+++ TEXT UNDER STUDY +++
# "Deep UV" LED's???



## niblique71 (Dec 2, 2009)

Does anyone know where to get "Deep UV" LED's??? Ones below 340nm?? I see a lot industrial stuff that is down in the 250nm range but I'm assuming they are dangerous and impractical to use in a haunt since they barely emit any visable light (Haunters and tots can barely tell if they are lit but will still damage your eyes). I heard I might have to sign a waiver just to buy them if I can even find a good source. The UV LED's I got from radio shack are too close to the "Blue light spectrum". The ones I got directly from china are even worse. I don't want to go too dangerous... I just want to find ones that work in the proper light spectrum and yield good results.

For that matter, what is the best nm range to illuminate/flouresce halloween props?? Will the UV degrade the PVC I will be using for my spotlights?? I'd love to find a good link to a distributer if anyone knows of one. Any help would be appreciated.
+++ SOURCE INFORMATION +++
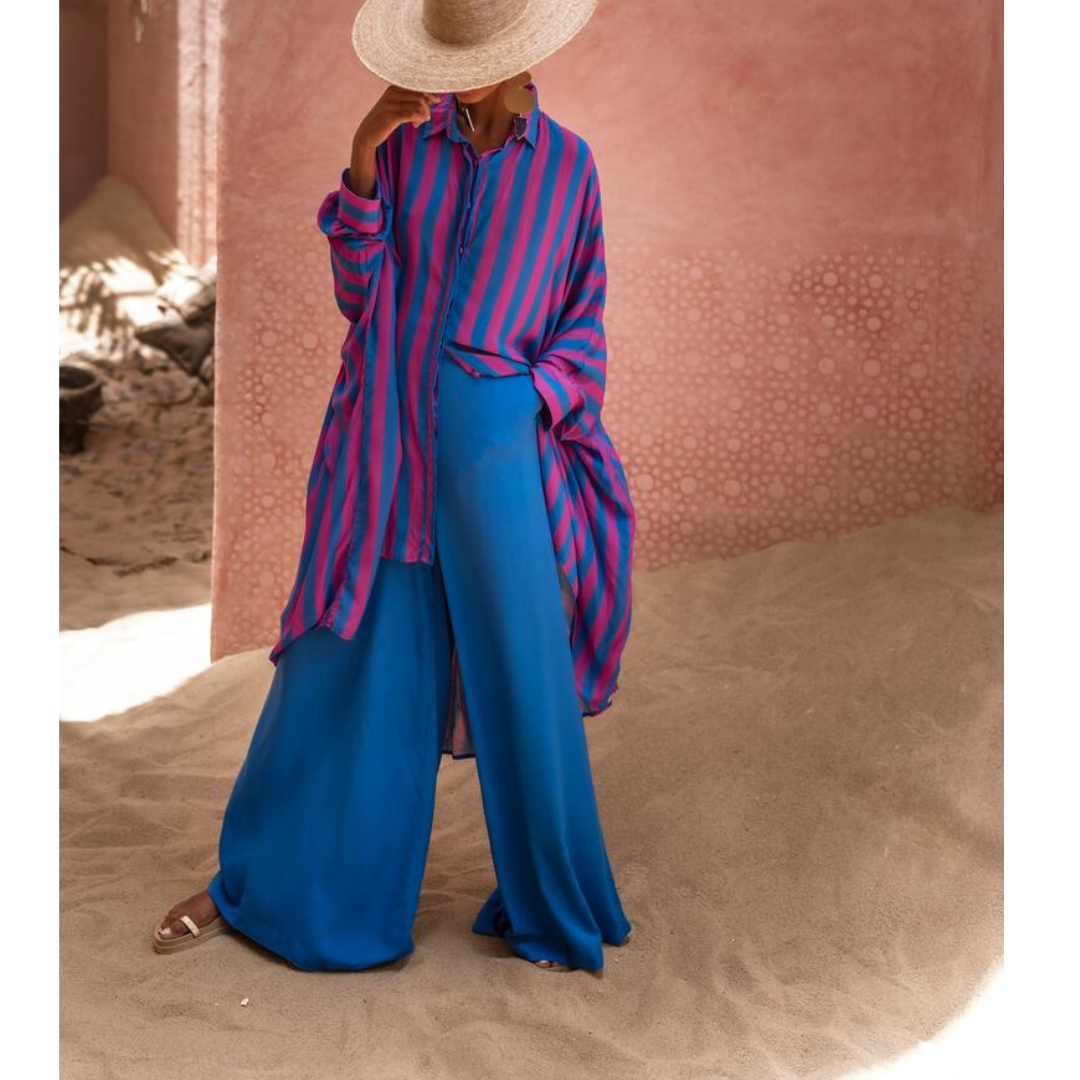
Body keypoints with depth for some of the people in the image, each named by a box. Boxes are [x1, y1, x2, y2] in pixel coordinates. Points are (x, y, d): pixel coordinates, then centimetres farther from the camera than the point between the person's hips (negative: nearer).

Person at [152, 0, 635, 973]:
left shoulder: (567, 164, 6)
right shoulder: (405, 141, 6)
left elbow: (583, 321, 9)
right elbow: (360, 292, 3)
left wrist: (533, 402, -9)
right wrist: (363, 159, -7)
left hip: (500, 431, -1)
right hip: (390, 438, 1)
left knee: (521, 671, 2)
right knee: (346, 666, 6)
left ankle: (548, 911, 19)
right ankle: (256, 883, 23)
+++
◆ **WORK ORDER A**:
Answer these from the deep UV LED thread:
(i) Below what wavelength does the poster want LEDs?
(ii) Which store sold the UV LEDs that the poster says are too close to the blue light spectrum?
(iii) What material does the poster plan to use for the spotlights?
◆ **WORK ORDER B**:
State whether each statement agrees with the deep UV LED thread, quoting the words that decide it:
(i) The poster sees a lot of industrial LEDs in the 250nm range.
(ii) The LEDs the poster got directly from China worked better than the Radio Shack ones.
(iii) The poster wants the most dangerous LEDs available.
◆ **WORK ORDER C**: In the deep UV LED thread, write out everything from "For that matter, what" down to "would be appreciated." again, swapping "PVC" for "acrylic".
Nothing in the records is required here.

◆ **FINAL ANSWER A**:
(i) 340nm
(ii) Radio Shack
(iii) PVC

◆ **FINAL ANSWER B**:
(i) Yes: "I see a lot industrial stuff that is down in the 250nm range"
(ii) No: "The ones I got directly from china are even worse."
(iii) No: "I don't want to go too dangerous..."

◆ **FINAL ANSWER C**:
For that matter, what is the best nm range to illuminate/flouresce halloween props?? Will the UV degrade the acrylic I will be using for my spotlights?? I'd love to find a good link to a distributer if anyone knows of one. Any help would be appreciated.